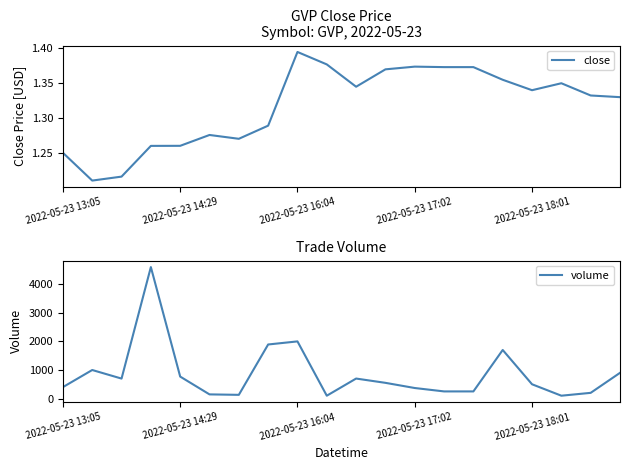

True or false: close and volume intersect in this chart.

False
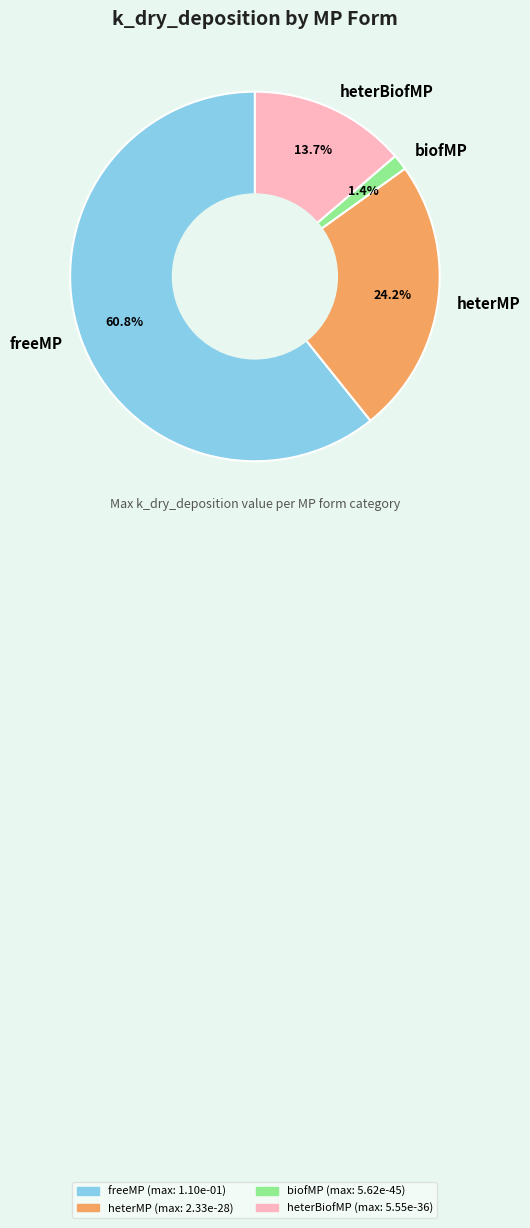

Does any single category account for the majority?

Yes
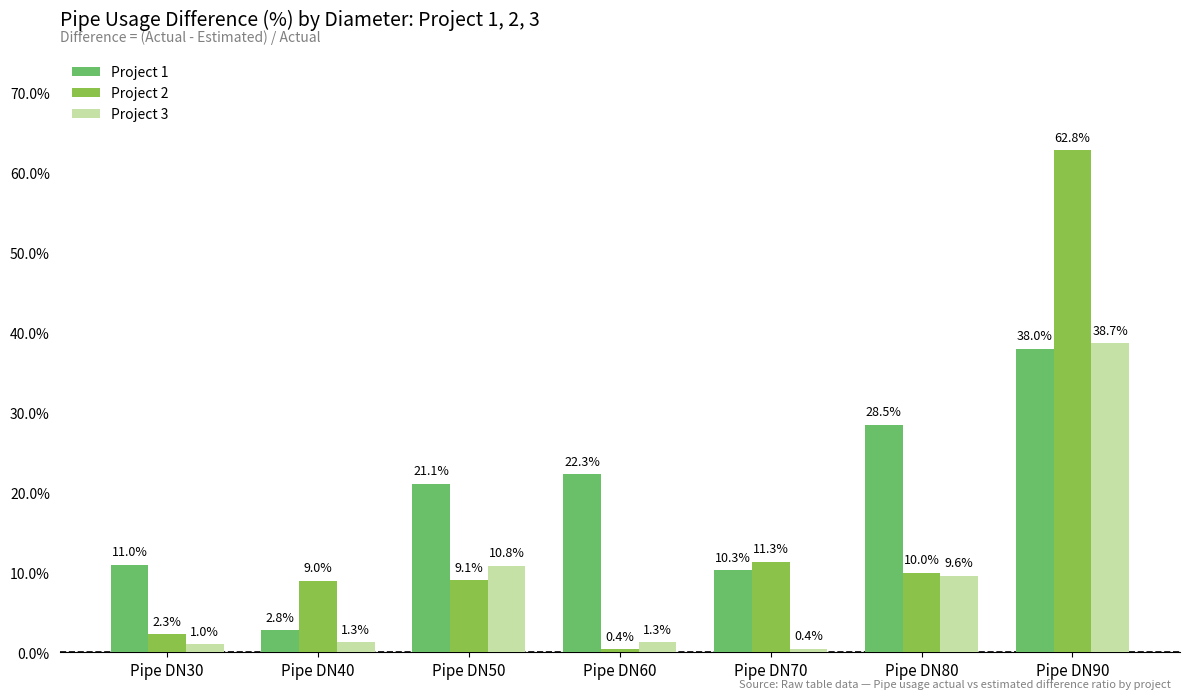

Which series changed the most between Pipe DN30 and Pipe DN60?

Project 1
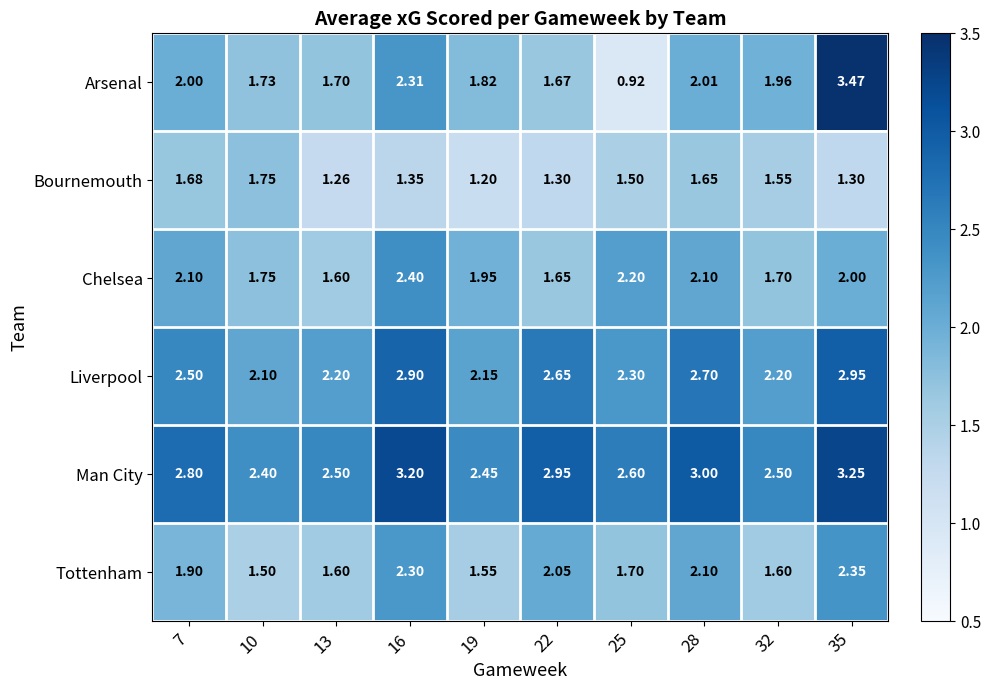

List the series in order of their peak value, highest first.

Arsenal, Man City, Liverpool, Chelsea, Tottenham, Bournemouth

################

▶ _Exercise_:
Render every line of the records above as a JSON list of strings, one string per line, with blank lines skipped. Leave the pictures out of the list.

▶ _Solution_:
[
  "True or false: close and volume intersect in this chart.",
  "False",
  "Does any single category account for the majority?",
  "Yes",
  "Which series changed the most between Pipe DN30 and Pipe DN60?",
  "Project 1",
  "List the series in order of their peak value, highest first.",
  "Arsenal, Man City, Liverpool, Chelsea, Tottenham, Bournemouth"
]